“Liar, liar, pants on fire” is a commonly used phrase directed toward someone who is believed to be lying. The saying is part of a longer children’s rhyme that’s been around since around 1841 in some form. There are different opinions about what follows the “liar, liar” line, such as the Pinocchio imagery, “nose as long as a telephone wire” and “hang your pants on a telephone wire…while you’re there, cut your hair/ and stick it down your underwear.”
As early as the 1400’s, people would call out an untruthful person with the phrase, “liar, liar – lick dish,” the idea behind it being the person would lie as quickly as a dog would lick a dish.
The “liar, liar” phrase gained steam and staying power because generally speaking people do not like to be lied to. The ironic part of not being lied to is that even people who don’t like to be lied to tend to lie – because everyone lies. Recent studies show the average person will tell over 100,000 lies in his or her life time.

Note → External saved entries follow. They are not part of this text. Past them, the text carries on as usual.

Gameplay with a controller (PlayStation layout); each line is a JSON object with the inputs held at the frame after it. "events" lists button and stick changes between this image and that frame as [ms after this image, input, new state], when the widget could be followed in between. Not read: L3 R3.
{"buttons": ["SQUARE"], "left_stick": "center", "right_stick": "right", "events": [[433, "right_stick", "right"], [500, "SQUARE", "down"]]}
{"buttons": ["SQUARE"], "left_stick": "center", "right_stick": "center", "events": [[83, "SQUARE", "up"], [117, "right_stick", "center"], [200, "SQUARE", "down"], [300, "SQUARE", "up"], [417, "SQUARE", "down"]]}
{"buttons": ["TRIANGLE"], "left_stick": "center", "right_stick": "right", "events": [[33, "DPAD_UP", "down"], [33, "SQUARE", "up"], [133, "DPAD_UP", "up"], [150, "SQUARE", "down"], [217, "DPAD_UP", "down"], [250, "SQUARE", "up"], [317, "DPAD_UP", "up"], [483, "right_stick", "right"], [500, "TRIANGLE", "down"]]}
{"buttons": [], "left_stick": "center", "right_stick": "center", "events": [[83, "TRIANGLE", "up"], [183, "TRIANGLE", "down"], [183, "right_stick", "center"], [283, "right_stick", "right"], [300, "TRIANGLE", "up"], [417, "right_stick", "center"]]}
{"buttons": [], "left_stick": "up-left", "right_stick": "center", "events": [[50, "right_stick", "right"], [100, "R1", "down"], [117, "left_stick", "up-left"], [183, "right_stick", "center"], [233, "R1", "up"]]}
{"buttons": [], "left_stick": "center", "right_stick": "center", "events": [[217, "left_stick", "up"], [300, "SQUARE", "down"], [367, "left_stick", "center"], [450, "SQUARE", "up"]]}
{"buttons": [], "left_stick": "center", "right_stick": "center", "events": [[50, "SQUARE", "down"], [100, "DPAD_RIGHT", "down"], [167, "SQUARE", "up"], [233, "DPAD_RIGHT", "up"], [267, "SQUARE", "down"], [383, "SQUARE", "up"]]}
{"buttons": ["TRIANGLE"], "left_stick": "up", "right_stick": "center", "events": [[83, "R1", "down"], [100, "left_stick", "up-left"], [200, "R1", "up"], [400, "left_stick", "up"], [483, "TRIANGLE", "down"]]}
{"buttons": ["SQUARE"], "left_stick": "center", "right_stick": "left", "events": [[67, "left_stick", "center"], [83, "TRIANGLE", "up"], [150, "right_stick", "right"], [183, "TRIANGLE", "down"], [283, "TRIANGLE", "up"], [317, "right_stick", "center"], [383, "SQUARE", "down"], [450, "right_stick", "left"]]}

Another irony in the “liar, liar” phrase is that not everything everyone says that turns out to be untrue is actually a lie. Sometimes people say things they mean when they say them but circumstances change and what was said that was meant turns out to be untrue.
This happened to a guy named Peter, who was one of Jesus’ early and closest followers. What he said (and meant) and then what happened when what he said turned out to be untrue was the focus of part 2 (Emphatic Declaration) of CCC’s Without a Doubt series.
Check out this part of Peter’s story in Mark 14:27-31, 66-72 and next step/consider the following questions about how what we say can be untrue but not really a lie.
- Would you describe yourself as an average person? Why or why not?
- Would you still describe yourself as an average person based on the stat that the average person lies 100,000 times in his or her life? Why or why not?
- Have you ever declared something emphatically which later changed based on circumstances?
- Why do you think Peter was so emphatic in his declaration he would never deny Jesus?
- How do you think you would have felt if you were Peter when Jesus predicted the 3 denials?
- Why do you think Peter increased the intensity of his emphatic declaration?
- Why was Peter not with Jesus after he was arrested?
- Why do you think Peter denied knowing Jesus?
- How might Peter have benefited from learning to “never say never”?
- Do you think Peter meant it when he said he would never deny Jesus? Why or why not?
- What role might doubt have played in Peter denying Jesus?
- In what ways have you learned to “never say never” about emphatic declarations – about God and life?
- What role does doubt play in your relationship with God?
- What next steps will you take for doubt to take you to a stronger confidence in what you believe?
We can genuinely believe what we say when we say it, but then circumstances can change rendering what we said and meant untrue (which is why we are encouraged to “never say never”). When circumstances change, doubt can creep in. And when doubt creeps in, we are left with a choice – we can either allow doubt to weaken or strengthen what we believe. Where does doubt take you?
Today is Monday – make it a day you say what you mean and mean what you say and then stay faithful 100% (a take from Horton the elephant) no matter the circumstances.